Could you repeat, word for word, the part of the handshake-error thread starting with "Any thoughts about" and going on through "shown any promise."?

START EXCERPTED PASSAGE

Any thoughts about this? I can't get past the handshake error. I've looked at some options from a few jclouds boards, but nothing has shown any promise.

ubuntu@openbaton:~$ curl --insecure https://10.70.2.27:5000/v2.0 {"version": {"status": "stable", "updated": "2014-04-17T00:00:00Z", "media-types": [{"base": "application/json", "type": "application/vnd.openstack.identity-v2.0+json"}], "id": "v2.0", "links": [{"href": "https://10.70.2.27:5000/v2.0/", "rel": "self"}, {"href": "http://docs.openstack.org/", "type": "text/html", "rel": "describedby"}]}}

ubuntu@openbaton:~$ curl --insecure https://10.70.2.27:5000/v3 {"version": {"status": "stable", "updated": "2016-04-04T00:00:00Z", "media-types": [{"base": "application/json", "type": "application/vnd.openstack.identity-v3+json"}], "id": "v3.6", "links": [{"href": "https://10.70.2.27:5000/v3/", "rel": "self"}]}}

[gc4rella]

have you tried downloading and installing the certificate in the local JVM? usually that's done via keytool and it is needed unless disabling completely security mechanisms..

END EXCERPTED PASSAGE
START RECORDED INFORMATION

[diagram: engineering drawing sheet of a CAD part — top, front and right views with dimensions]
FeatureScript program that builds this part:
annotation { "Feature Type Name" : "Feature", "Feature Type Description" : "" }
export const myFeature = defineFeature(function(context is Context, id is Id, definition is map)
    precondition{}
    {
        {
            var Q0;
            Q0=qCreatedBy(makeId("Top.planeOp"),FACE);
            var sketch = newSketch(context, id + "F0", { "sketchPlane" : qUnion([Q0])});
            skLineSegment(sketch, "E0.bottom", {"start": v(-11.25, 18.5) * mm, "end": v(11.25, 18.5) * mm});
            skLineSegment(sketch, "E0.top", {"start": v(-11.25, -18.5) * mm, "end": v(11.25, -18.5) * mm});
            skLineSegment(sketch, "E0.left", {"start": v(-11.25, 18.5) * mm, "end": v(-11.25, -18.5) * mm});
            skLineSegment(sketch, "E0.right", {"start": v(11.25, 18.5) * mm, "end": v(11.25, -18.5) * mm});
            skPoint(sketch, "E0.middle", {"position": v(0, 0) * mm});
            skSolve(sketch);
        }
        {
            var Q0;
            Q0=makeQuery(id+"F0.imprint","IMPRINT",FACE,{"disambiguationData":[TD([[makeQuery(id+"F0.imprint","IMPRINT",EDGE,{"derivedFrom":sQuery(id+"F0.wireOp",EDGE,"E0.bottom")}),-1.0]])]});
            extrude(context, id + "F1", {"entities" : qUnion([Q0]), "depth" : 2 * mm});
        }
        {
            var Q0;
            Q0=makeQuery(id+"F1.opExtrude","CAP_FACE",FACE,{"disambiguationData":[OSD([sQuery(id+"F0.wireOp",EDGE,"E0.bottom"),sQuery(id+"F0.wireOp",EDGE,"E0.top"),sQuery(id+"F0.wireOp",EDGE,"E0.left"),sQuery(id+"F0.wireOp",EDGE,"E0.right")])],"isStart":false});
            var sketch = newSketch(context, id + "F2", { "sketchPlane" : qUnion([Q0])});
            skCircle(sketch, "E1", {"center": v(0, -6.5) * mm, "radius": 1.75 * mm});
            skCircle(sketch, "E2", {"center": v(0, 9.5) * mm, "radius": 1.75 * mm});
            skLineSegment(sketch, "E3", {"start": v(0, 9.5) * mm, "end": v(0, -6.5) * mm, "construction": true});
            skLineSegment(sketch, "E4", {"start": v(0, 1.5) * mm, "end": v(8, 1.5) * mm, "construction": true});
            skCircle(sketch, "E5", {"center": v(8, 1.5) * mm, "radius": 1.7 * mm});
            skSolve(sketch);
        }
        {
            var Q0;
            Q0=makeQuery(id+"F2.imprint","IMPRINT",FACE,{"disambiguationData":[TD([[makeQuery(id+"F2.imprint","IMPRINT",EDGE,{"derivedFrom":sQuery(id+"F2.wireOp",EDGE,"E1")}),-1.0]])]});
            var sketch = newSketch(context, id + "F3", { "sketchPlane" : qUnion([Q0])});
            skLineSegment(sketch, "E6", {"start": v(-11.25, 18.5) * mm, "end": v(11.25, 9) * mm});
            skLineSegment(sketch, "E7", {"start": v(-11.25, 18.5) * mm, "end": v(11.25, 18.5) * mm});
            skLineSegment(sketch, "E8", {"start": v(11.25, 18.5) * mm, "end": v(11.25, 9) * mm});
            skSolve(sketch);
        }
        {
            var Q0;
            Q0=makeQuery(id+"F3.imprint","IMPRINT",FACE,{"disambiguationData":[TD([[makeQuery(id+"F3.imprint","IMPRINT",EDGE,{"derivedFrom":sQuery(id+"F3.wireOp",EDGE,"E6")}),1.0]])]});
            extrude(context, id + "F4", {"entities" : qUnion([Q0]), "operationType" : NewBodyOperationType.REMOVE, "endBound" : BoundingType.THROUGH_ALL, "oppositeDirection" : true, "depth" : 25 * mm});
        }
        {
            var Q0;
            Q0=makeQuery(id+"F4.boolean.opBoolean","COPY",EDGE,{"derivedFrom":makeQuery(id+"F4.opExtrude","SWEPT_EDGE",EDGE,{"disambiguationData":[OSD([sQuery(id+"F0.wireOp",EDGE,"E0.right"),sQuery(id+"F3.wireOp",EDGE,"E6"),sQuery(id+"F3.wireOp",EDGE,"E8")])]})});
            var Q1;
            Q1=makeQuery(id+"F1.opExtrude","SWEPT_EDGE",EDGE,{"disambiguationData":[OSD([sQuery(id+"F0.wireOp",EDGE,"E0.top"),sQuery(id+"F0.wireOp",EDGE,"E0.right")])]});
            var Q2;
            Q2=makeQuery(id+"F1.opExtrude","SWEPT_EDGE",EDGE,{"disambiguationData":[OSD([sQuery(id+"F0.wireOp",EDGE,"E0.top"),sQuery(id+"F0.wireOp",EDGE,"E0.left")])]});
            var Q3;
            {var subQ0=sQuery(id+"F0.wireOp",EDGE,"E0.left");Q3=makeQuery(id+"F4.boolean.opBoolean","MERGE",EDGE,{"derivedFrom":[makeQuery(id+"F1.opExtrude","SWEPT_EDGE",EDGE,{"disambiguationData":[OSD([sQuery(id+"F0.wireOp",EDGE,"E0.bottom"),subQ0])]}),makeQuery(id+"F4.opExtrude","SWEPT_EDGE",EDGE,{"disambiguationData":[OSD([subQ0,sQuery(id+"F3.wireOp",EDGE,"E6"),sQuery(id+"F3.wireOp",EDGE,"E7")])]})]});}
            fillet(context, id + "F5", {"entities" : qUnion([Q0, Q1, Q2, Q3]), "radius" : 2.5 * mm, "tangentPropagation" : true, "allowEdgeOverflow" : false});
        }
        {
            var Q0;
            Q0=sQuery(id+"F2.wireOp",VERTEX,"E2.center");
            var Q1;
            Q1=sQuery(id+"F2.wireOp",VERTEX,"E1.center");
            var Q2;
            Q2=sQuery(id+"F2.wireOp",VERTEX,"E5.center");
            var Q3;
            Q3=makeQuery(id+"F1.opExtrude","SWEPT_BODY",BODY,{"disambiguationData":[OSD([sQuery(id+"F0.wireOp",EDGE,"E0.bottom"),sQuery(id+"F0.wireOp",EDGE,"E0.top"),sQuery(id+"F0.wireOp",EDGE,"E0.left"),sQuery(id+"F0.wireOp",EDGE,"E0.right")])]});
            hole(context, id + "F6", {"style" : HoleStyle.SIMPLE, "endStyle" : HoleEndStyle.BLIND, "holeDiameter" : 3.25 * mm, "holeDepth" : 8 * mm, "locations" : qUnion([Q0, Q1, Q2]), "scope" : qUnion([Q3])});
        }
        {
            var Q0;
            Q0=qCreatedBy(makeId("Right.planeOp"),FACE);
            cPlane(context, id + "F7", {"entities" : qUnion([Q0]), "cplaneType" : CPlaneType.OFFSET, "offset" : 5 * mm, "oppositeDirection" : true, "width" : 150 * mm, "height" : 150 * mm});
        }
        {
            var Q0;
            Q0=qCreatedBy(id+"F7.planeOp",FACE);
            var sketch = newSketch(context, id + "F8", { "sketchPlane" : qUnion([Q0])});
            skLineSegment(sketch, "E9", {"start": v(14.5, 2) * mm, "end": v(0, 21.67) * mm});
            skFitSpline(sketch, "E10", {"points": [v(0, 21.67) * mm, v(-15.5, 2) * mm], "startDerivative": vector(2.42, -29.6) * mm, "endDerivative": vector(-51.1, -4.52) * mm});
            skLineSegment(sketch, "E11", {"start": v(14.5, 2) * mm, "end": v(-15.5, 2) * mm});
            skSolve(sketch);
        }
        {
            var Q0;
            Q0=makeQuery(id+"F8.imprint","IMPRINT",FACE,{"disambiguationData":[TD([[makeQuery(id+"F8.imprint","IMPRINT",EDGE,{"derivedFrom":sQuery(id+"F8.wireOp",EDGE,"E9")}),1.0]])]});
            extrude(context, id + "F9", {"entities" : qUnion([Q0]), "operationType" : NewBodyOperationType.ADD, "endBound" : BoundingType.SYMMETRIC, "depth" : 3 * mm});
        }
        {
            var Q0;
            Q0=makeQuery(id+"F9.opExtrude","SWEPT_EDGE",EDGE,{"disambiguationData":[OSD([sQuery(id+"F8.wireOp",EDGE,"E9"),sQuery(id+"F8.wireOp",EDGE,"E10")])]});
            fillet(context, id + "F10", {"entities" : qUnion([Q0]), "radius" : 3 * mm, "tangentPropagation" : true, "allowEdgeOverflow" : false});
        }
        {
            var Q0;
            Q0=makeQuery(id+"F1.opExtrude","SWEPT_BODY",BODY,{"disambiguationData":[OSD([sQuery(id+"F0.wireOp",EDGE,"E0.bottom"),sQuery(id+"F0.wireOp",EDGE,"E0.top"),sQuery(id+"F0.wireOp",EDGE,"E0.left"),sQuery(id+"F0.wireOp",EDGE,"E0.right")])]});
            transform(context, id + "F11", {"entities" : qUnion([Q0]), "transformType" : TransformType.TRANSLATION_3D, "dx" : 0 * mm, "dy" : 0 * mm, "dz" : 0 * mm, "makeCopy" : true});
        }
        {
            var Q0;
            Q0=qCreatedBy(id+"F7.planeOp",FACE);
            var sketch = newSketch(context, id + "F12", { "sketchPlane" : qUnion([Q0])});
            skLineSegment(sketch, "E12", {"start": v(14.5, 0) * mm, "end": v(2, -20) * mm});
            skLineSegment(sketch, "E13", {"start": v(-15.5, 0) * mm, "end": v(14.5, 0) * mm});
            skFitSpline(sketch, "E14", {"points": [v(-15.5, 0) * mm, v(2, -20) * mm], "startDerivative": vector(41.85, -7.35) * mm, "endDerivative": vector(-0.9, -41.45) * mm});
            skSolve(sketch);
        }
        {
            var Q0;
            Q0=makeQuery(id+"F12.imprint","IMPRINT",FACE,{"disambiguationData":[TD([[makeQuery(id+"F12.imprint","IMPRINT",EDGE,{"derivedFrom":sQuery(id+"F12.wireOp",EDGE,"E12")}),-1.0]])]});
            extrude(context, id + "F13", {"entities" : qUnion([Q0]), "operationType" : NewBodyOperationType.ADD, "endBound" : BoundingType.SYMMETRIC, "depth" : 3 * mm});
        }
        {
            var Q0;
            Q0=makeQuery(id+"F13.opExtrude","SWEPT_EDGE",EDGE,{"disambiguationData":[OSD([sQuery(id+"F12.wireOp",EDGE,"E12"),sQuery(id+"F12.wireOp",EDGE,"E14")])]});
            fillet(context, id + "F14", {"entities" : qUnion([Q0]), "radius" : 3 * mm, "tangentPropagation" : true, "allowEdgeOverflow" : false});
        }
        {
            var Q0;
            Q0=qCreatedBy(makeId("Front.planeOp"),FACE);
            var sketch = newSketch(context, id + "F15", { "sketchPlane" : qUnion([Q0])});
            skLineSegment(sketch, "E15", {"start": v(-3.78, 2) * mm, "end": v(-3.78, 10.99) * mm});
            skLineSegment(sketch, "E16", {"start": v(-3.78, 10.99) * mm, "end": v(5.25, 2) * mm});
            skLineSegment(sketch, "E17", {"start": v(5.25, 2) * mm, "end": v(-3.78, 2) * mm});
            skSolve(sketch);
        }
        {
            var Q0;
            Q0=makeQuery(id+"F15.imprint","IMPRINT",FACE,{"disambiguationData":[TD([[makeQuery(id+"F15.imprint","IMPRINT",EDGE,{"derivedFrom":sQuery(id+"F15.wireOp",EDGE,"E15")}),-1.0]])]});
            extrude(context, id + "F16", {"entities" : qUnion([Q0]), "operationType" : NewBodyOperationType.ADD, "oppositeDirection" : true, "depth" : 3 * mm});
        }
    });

END RECORDED INFORMATION

### COMPLETED TASK
Any thoughts about this? I can't get past the handshake error. I've looked at some options from a few jclouds boards, but nothing has shown any promise.